First Published 20 November 2009, Last Updated 23 November 2009

Agatha Christie’s A Daughter’s A Daughter is to receive its West End premiere in December, 55 years after it first opened in Bath. Jenny Seagrove will lead the production, which runs at the Trafalgar Studio 1 from 14 December to 9 January.

Written under the pseudonym of Mary Westmacott, A Daughter’s A Daughter is a more personal play than Christie’s other work, exploring the relationships within a dysfunctional family. Sarah, returning from the Second World War, convinces her mother Ann to ditch her fiancé and live life to the hilt. In an effort to please Ann, though, Sarah feels the need to marry the cad with whom she has become involved. Resentment and jealousy rage as the relationship between mother and daughter is corroded.

Seagrove is joined in the cast by Honeysuckle Weeks, Tracey Childs, Simon Dutton and Ann Wenn.

Seagrove’s last London outing came in 2008, when she appeared in Alan Ayckbourn’s Absurd Person Singular. Her previous stage work in the capital has included The Letter, The Night Of The Iguana, The Secret Rapture and The Constant Wife. Her film roles include Zoe and A Shocking Accident, while on television she has appeared in Judge John Deed.

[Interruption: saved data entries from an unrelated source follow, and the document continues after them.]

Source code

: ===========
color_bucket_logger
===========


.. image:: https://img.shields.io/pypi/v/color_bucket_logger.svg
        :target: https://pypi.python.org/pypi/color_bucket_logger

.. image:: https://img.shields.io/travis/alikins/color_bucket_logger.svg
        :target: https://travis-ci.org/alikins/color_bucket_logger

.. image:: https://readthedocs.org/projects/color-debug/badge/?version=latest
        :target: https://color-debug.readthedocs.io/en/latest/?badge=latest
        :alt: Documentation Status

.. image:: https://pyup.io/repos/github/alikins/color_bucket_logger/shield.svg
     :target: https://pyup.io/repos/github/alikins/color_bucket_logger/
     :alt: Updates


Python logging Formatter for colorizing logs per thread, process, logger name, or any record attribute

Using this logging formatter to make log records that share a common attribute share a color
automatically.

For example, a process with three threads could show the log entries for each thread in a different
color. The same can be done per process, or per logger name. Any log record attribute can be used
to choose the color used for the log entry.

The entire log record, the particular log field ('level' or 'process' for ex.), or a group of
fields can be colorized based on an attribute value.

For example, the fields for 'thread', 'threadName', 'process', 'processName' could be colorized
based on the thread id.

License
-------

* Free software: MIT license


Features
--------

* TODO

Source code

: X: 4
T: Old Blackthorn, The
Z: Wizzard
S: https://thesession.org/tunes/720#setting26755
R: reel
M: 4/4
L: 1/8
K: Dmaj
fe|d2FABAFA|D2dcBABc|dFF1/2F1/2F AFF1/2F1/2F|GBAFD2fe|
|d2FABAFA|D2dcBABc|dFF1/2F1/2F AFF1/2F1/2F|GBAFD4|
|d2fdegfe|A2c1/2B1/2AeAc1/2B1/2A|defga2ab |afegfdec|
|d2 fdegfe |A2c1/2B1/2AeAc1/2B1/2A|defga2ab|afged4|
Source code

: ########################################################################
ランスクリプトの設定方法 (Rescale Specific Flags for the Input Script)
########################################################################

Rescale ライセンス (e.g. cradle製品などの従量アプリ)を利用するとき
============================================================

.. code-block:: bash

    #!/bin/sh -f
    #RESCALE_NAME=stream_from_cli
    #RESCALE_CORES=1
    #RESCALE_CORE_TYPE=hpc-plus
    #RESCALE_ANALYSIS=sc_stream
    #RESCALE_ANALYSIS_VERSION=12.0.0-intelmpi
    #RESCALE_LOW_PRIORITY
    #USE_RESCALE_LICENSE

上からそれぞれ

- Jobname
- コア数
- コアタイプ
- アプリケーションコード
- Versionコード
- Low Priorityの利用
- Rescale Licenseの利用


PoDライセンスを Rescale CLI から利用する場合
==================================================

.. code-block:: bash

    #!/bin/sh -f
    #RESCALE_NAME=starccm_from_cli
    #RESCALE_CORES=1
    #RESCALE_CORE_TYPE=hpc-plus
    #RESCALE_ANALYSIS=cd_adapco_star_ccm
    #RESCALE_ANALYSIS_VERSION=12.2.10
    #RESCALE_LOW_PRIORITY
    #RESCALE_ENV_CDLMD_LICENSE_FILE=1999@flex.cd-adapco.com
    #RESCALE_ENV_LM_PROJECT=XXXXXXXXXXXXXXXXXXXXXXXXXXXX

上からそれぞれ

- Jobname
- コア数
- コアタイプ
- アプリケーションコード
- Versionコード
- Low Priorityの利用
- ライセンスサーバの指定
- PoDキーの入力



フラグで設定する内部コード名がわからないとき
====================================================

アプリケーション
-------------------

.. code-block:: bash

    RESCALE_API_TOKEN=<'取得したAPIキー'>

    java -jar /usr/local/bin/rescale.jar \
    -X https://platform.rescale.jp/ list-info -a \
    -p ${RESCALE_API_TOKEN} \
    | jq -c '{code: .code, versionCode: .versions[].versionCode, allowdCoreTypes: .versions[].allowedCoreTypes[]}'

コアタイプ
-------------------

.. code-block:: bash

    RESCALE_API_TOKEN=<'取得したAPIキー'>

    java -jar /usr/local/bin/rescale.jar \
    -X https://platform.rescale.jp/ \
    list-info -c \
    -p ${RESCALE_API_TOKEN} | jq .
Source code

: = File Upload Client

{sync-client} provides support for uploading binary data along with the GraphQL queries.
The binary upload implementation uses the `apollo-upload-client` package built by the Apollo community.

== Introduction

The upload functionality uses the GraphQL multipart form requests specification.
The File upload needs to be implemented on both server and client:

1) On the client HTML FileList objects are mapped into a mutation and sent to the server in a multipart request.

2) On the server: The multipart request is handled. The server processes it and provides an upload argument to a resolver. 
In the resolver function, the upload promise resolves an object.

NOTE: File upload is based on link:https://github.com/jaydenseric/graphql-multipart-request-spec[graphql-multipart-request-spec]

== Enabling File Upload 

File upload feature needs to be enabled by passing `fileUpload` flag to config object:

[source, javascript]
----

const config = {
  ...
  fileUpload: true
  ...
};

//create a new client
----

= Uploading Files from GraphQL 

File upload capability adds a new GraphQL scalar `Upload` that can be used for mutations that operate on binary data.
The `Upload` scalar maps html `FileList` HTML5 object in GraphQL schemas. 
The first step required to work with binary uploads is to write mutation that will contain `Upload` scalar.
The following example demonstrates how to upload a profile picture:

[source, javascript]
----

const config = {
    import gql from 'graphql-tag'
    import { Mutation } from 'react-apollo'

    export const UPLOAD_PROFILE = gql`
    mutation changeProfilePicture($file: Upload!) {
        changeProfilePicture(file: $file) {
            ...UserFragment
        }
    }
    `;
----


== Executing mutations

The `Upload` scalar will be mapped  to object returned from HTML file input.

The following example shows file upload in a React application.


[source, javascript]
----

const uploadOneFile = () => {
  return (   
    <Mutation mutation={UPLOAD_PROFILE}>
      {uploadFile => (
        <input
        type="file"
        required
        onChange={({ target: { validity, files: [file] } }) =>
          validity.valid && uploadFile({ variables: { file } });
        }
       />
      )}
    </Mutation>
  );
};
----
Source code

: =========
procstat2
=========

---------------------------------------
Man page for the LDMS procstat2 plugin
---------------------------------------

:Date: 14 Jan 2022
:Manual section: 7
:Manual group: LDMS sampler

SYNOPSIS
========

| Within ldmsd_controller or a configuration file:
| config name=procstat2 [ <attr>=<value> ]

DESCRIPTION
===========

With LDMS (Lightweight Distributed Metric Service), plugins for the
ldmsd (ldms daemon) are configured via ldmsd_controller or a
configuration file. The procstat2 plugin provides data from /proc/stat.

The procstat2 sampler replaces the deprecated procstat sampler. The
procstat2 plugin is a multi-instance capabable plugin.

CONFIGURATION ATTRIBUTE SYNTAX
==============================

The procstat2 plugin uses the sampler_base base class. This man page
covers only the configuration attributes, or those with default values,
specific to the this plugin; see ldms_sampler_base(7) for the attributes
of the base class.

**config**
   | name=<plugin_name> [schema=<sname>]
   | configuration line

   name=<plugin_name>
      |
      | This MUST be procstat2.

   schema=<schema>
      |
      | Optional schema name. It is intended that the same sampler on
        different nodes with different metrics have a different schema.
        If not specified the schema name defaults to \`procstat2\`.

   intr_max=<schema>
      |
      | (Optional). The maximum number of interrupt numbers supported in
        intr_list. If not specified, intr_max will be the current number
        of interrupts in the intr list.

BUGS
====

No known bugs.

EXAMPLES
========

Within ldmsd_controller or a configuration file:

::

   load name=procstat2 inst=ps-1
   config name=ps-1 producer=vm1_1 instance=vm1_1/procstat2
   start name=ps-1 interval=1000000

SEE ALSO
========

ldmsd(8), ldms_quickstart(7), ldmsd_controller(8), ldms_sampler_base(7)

Weeks, who makes her West End debut in A Daughter’s A Daughter, is best known for her long-running role as Samantha Stewart in Second World War-set TV detective drama Foyle’s War. Acting professionally since the age of 12, the 30-year-old actress has screen credits including The Strawberry Tree, The Orchard Walls and The Rag Nymph.

Childs is also a familiar television face, having appeared in series including Born And Bred, Howard’s Way, Sense And Sensibility and The Prime Of Miss Jean Brodie. She appeared at the smaller Trafalgar Studio 2 earlier this year, starring opposite Matthew Kelly in Who’s Afraid Of Virginia Woolf?

The limited run of A Daughter’s A Daughter, which is directed by Roy Marsden, fills the period at the Trafalgar Studio 1 between the Lenny Henry-led production of Othello, which closes on 10 December, and the Liverpool Everyman and Playhouse production of Harold Pinter’s The Caretaker, which stars Jonathan Pryce and begins its London run on 12 January.